Alli descansamos un buen rato y luego nos fuimos de marcha. Entramos en un antro de lo más simpático y, luego, visitamos una disco de pura gente jovencita.
Realmente es impresionante ver el movimiento que tiene esa ciudad, sólo a partir de las 12 o una de la madrugada es que empiezan a abrir algunos sitios y a esa hora se ve el montón de gente caminando por las calles buscando bonchar.
Sin peos de inseguridad, ni miedos y sin que nadie se meta con nadie. A la disco llegamos como a las 3 de la mañana y estaban apenas abriendo y la chica de la barra nos dijo que el sitio se llenaba a partir de las cuatro y media de la madrugada, ¿que tal?

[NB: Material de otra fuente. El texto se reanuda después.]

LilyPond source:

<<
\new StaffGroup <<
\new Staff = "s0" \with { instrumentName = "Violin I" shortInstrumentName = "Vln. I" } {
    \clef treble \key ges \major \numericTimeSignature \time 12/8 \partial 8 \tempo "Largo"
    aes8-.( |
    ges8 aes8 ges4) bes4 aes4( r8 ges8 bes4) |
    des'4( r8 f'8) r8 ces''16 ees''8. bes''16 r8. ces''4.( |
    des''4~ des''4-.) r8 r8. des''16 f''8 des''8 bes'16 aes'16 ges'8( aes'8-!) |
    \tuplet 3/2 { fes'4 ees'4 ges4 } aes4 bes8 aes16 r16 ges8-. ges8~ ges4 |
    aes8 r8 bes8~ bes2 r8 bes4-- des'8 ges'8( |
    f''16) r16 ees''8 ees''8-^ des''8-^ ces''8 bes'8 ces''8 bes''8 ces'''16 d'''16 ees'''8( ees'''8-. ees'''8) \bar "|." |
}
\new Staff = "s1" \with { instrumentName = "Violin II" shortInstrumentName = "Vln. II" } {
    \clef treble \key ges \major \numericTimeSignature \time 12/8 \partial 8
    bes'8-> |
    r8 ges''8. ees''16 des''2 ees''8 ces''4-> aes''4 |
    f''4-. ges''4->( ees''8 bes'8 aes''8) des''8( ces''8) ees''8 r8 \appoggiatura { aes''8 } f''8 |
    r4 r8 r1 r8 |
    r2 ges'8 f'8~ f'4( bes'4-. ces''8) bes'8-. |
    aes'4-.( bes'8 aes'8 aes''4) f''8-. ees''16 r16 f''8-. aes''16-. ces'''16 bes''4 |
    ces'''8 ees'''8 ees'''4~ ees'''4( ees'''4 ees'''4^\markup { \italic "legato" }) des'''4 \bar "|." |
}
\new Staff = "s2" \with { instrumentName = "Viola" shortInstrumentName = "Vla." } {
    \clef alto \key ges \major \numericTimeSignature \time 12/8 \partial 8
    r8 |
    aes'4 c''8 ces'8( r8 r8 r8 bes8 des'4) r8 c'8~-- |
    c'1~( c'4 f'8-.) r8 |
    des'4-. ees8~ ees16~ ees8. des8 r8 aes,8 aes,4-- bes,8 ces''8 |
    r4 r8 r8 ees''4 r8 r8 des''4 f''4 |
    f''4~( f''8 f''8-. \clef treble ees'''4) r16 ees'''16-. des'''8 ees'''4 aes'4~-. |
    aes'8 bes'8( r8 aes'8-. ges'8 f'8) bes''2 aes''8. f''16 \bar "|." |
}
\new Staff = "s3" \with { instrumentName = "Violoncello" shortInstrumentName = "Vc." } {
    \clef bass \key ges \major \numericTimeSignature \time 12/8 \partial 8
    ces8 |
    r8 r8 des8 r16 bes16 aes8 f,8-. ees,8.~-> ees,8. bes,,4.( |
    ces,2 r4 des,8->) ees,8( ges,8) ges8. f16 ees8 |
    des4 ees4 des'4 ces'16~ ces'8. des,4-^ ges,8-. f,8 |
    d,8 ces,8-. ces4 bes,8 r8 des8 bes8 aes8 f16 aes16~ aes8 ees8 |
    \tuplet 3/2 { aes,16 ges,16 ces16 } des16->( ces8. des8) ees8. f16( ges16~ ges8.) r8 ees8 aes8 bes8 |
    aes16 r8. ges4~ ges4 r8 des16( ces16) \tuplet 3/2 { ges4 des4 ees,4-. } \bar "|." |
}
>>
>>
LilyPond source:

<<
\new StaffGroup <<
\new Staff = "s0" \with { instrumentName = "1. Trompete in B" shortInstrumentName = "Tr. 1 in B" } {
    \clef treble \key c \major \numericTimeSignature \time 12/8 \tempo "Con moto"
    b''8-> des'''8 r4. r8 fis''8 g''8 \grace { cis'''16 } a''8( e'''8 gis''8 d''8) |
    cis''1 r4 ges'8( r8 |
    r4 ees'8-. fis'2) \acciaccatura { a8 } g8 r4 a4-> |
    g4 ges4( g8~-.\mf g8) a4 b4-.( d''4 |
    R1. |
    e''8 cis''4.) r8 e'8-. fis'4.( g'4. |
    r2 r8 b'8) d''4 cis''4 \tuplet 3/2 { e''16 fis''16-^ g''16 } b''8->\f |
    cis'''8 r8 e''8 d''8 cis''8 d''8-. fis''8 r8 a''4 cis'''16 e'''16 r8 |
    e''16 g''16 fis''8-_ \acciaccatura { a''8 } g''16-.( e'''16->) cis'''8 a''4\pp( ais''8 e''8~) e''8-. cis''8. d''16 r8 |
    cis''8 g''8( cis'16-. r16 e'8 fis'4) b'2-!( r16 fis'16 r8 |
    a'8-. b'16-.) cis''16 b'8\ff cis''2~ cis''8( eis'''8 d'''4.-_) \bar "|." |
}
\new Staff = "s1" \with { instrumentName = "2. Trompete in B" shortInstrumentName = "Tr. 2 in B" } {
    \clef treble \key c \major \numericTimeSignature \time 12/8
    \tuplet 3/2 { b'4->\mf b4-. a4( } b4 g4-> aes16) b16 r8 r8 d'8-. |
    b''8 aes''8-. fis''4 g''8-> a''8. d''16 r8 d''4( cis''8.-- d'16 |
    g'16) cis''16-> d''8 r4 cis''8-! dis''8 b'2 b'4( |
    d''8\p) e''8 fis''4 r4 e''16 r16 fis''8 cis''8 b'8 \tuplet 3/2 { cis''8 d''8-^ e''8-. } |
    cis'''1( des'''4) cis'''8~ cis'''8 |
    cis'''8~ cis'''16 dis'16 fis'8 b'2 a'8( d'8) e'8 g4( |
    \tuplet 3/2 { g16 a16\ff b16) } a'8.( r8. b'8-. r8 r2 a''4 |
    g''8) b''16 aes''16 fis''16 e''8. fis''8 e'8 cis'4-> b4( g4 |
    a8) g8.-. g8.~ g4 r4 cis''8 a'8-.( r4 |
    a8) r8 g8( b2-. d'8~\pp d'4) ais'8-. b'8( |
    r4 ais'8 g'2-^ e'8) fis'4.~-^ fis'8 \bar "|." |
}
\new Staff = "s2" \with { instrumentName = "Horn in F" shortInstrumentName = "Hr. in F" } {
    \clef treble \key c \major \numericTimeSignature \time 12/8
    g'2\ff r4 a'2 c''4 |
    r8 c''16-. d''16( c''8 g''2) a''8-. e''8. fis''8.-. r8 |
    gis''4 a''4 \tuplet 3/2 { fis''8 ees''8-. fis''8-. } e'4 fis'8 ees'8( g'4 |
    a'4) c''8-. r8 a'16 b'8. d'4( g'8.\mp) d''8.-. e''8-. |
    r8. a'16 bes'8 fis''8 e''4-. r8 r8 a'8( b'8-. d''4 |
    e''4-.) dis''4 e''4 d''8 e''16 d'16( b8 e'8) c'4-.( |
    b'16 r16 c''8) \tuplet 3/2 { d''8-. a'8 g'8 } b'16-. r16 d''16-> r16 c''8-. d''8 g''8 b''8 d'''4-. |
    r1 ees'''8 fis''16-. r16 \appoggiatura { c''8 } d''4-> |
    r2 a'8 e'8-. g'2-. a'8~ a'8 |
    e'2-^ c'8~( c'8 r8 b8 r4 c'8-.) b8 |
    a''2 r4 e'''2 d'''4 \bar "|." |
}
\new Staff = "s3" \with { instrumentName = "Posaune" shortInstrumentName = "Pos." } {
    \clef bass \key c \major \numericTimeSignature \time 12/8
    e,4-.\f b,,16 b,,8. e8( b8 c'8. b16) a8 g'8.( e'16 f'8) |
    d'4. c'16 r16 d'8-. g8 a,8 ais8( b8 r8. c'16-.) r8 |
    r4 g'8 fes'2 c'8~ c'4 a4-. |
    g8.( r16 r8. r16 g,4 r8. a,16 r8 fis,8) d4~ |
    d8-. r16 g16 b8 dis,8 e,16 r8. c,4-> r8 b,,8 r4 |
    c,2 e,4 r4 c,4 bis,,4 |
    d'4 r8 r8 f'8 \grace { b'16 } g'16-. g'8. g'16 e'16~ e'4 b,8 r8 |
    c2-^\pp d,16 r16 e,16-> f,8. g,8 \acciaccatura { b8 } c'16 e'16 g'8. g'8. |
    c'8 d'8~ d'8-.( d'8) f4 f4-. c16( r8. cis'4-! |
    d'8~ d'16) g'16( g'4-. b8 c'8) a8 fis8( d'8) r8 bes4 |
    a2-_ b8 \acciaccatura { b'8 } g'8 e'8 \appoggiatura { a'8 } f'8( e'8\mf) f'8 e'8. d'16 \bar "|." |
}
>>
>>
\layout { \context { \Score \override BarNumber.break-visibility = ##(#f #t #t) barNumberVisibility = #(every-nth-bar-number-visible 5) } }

Y, efectivamente, así fue. Ya cuando los cuatro viejitos nos ibamos a dormir muertos de cansancio, la  discoteca se estaba poniendo a tope.
El domingo, nos levantamos a las 9 y media, desayunamos y arrancamos rumbo a Cordoba, a donde llegamos como a las dos de la tarde, comimos en una terraza bien bonita y sabrosa y luego nos fuimos a visitar la mezquita, otra de esas maravillas que uno no se cansa de ver en España. El recorrido duro como dos horas y media y luego, de allí fuimos a los callejones de mercancia típica y árabe.
Finalmente, despues de dar un último paseíto por las calles de Córdoba, agarramos el coche y de vuelta a Madrid, a donde llegamos a eso de las diez de la noche, dormimos y el lunes lo dedicamos a reponer fuerzas para continuar pateando estas calles ibéricas esta semana. El miércoles pensamos ir a Segovia y, si Dios quiere, el jueves vamos a Valencia, para el viernes ir hasta Barcelona. Ya los tendremos al tanto de cómo continúa nuestra aventurilla por estas tierras peninsulares.